Volver a decidir lo que ya estabas haciendo

Casi todo el mundo está viviendo una vida diseñada por alguien que ya no existe.

No es una figura retórica. Las decisiones que sostienen una vida adulta —esta ciudad, este trabajo, esta casa, esta manera de organizar los días— se tomaron en un momento concreto, con la información de entonces, bajo restricciones que probablemente ya no rigen, y por alguien que tenía otras prioridades y a quien hoy no consultarías para casi nada.

Nadie las ha revisado desde entonces. Se han heredado.

Y una vida heredada de uno mismo se comporta de manera distinta a una vida elegida, aunque consistan en hacer exactamente lo mismo mañana por la mañana.

El problema no es que las decisiones antiguas sean malas. Muchas eran excelentes y siguen siéndolo.

El problema es lo que le pasa a cualquier cosa que se sostiene por inercia el tiempo suficiente: deja de sentirse como propia. Y en cuanto deja de sentirse como propia, empieza a sentirse como impuesta.

Uno acaba tratando su propia vida como una circunstancia que le ha tocado. Sin recordar que la montó él.

Existe una industria dedicada a cambiar de vida y otra, más discreta, dedicada a aceptarla. Las dos venden bien porque las dos ofrecen un desenlace.

Lo que no tiene nombre ni mercado es el movimiento intermedio: mirar algo que no vas a modificar y volver a elegirlo, deliberadamente, sabiendo lo que sabes hoy.

La razón de que no lo tenga es comercial. No se ve, no se cuenta en una comida, y nadie te admira por haber decidido seguir haciendo lo mismo. Es difícil construir un negocio sobre un movimiento que no produce ninguna anécdota.
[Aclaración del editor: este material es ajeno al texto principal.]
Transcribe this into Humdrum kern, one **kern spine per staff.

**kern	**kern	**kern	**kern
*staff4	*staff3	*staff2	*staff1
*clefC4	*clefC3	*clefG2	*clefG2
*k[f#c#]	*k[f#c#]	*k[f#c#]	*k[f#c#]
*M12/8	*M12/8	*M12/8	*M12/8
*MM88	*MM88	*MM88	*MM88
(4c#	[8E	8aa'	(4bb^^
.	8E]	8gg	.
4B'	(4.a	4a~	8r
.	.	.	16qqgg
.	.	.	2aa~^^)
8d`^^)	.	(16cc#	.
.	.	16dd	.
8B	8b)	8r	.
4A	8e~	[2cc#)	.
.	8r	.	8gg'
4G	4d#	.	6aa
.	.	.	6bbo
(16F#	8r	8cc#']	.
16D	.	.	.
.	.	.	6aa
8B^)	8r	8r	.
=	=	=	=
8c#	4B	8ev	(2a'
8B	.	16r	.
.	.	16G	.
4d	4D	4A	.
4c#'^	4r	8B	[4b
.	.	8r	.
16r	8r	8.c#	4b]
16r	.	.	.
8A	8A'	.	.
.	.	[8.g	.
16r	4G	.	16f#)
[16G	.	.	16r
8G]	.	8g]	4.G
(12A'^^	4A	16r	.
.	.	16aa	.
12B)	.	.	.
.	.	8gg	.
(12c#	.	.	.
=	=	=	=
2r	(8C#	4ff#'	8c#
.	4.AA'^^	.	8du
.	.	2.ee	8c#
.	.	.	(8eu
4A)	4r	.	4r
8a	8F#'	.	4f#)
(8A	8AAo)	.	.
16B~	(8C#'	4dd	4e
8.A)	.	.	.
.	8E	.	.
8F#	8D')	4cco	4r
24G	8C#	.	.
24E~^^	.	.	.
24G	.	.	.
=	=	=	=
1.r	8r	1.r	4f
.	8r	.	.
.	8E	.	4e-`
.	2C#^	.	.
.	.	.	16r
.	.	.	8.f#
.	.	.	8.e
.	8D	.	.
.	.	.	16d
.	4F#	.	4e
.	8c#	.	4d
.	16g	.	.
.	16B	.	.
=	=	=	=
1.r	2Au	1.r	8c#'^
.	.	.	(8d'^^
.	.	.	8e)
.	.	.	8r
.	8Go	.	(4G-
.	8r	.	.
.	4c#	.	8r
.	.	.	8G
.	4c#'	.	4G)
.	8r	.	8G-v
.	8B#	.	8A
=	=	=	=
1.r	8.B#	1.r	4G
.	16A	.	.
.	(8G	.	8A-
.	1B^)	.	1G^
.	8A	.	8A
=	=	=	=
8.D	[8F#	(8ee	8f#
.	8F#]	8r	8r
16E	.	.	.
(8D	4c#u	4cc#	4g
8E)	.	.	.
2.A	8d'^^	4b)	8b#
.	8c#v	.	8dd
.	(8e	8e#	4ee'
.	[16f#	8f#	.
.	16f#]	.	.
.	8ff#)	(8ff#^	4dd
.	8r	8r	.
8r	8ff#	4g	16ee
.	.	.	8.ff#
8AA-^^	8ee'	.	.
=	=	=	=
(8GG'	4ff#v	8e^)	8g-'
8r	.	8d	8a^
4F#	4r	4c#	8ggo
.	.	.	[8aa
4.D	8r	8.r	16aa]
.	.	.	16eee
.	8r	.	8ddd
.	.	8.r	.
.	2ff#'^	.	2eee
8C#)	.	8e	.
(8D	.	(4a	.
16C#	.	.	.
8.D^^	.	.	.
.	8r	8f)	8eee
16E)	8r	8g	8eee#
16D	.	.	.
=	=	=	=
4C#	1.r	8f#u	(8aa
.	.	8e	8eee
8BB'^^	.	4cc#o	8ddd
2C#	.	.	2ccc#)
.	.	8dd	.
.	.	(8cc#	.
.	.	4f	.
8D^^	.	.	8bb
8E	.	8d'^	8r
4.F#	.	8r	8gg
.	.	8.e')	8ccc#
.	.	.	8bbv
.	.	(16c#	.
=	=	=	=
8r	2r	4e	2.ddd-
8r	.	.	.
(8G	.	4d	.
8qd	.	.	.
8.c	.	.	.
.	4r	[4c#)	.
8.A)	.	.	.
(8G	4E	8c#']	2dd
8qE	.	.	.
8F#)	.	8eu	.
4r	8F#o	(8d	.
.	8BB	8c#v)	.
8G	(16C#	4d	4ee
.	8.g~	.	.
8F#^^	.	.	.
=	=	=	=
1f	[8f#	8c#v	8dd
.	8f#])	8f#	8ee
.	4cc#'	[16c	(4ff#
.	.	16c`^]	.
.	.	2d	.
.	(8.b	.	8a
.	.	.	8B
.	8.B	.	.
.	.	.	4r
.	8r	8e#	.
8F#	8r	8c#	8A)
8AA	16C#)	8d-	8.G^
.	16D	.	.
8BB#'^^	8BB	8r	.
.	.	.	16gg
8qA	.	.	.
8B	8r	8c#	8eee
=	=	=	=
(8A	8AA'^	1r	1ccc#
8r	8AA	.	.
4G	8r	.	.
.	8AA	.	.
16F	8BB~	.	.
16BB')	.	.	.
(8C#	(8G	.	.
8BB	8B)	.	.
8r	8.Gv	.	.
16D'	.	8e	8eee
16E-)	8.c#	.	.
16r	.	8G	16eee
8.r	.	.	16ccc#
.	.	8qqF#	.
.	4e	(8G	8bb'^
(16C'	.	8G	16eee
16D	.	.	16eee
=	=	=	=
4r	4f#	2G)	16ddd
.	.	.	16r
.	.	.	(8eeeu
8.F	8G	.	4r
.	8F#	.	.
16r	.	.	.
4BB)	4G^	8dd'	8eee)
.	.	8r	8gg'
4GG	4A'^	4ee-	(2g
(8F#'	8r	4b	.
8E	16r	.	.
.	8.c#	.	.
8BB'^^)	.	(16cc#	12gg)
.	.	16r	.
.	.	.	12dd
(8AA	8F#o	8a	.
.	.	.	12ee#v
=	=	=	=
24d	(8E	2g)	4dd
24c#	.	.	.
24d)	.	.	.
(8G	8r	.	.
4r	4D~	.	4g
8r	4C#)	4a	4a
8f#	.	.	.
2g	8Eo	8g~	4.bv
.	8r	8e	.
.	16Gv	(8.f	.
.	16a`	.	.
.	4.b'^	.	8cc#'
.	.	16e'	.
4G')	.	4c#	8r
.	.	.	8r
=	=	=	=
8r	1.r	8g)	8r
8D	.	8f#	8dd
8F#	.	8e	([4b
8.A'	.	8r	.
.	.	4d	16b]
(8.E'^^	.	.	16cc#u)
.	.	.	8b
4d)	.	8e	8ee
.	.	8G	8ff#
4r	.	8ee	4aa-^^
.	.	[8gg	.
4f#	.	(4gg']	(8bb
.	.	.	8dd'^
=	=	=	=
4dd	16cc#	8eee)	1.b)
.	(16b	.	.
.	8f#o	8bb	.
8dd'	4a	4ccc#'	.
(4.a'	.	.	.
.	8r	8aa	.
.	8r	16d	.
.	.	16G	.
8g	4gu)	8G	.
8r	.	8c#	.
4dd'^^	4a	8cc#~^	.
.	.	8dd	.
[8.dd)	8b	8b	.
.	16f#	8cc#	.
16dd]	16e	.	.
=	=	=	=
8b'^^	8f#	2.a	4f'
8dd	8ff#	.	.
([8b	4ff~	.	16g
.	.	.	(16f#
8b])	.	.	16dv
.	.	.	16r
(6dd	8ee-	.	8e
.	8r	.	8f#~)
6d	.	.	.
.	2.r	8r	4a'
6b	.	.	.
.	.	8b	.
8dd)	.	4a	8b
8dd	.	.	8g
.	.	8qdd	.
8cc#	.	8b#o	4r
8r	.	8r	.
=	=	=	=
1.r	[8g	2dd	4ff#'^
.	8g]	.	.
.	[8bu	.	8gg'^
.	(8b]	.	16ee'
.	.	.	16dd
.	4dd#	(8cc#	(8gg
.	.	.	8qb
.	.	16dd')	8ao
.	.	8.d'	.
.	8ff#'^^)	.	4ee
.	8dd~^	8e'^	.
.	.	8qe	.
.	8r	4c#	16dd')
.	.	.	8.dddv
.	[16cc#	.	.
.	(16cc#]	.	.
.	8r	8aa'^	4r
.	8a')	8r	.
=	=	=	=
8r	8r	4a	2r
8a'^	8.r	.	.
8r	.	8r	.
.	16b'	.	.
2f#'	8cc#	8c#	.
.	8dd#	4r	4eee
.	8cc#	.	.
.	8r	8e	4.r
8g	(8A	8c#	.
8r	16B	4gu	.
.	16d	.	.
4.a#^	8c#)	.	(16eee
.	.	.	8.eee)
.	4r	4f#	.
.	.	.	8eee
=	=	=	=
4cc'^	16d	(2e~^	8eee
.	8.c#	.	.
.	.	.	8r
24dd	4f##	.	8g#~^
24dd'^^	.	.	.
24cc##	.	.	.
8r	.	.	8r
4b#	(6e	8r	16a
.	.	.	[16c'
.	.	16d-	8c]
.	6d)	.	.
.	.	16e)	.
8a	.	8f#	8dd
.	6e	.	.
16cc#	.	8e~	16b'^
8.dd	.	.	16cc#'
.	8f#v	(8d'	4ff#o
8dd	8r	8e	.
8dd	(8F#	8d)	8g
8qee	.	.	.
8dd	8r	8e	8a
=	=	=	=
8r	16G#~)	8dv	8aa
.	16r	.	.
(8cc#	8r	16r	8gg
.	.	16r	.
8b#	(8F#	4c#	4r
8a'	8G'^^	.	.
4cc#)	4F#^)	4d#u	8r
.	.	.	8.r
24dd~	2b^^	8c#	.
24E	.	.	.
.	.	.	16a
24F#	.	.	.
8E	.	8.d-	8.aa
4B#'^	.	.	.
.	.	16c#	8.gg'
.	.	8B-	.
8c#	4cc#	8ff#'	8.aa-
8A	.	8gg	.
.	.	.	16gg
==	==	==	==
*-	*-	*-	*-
Y es, con diferencia, el que más falta hace. Casi ninguna vida bien construida necesita desmontarse. Necesita reasumirse.

Ahora bien, esto se convierte en un consuelo barato en cuanto se hace mal. Y hay una sola condición que lo impide.

Una redecisión solo cuenta si puede salir que no.

Si la pregunta se formula con la respuesta ya dentro, no estás decidiendo: estás ratificando un acuerdo que nunca estuvo en cuestión. Produce alivio durante dos días y deja las cosas exactamente donde estaban, porque no hubo riesgo y por tanto no hubo elección.

La prueba, entonces, es simple y bastante desagradable. Si al preguntarte si seguirías haciendo esto no aparece en ningún momento la posibilidad real de dejar de hacerlo, la pregunta está mal hecha.

Casi siempre saldrá que sí. Esa es la parte que nadie se cree de antemano. Pero saldrá que sí después de haber contemplado el no, y esa diferencia es la que convierte una costumbre en una elección.

Lo que cambia después no es la conducta. Es la propiedad.

Una obligación asumida pesa menos que una obligación heredada, aunque el trabajo sea idéntico. No porque haya disminuido, sino porque desaparece la fricción de estar cumpliendo algo que no recuerdas haber firmado.

Y desaparece la queja, que es lo más llamativo, porque la queja necesita un autor externo. Cuando el autor vuelves a ser tú, no queda a quién reprochárselo.

Hay algo más, menos evidente y probablemente lo más útil de todo.

Al revisar un acuerdo antiguo casi nunca sale un sí limpio. Sale un sí con condiciones: seguiría haciendo esto, pero no de esta manera, no en este volumen, no con esta gente, no todos los días.

Esas condiciones son la información. Es lo único que aparece cuando algo se examina en lugar de arrastrarse.

Y es exactamente lo que el cambio radical se lleva por delante. Quien lo desmonta todo nunca llega a ese material, porque para él la respuesta ya era no antes de mirar.

El ajuste fino solo está disponible para quien se toma en serio la posibilidad de quedarse.

Esto funciona mejor sin crisis. En una crisis la respuesta viene contaminada por la urgencia, y lo que sale no es una elección: es una salida.

Y funciona solo sobre cosas concretas. Sobre la vida entera no se decide nada; es demasiado grande para caber en una pregunta. Sobre la reunión que se repite cada semana desde hace seis años, sí.

La pregunta tampoco es si esto te compensa. Eso es contabilidad y se puede hacer sin comprometerse con nada.

Es si volverías a firmarlo hoy. Sabiendo lo que ahora sabes y con la opción de no hacerlo encima de la mesa.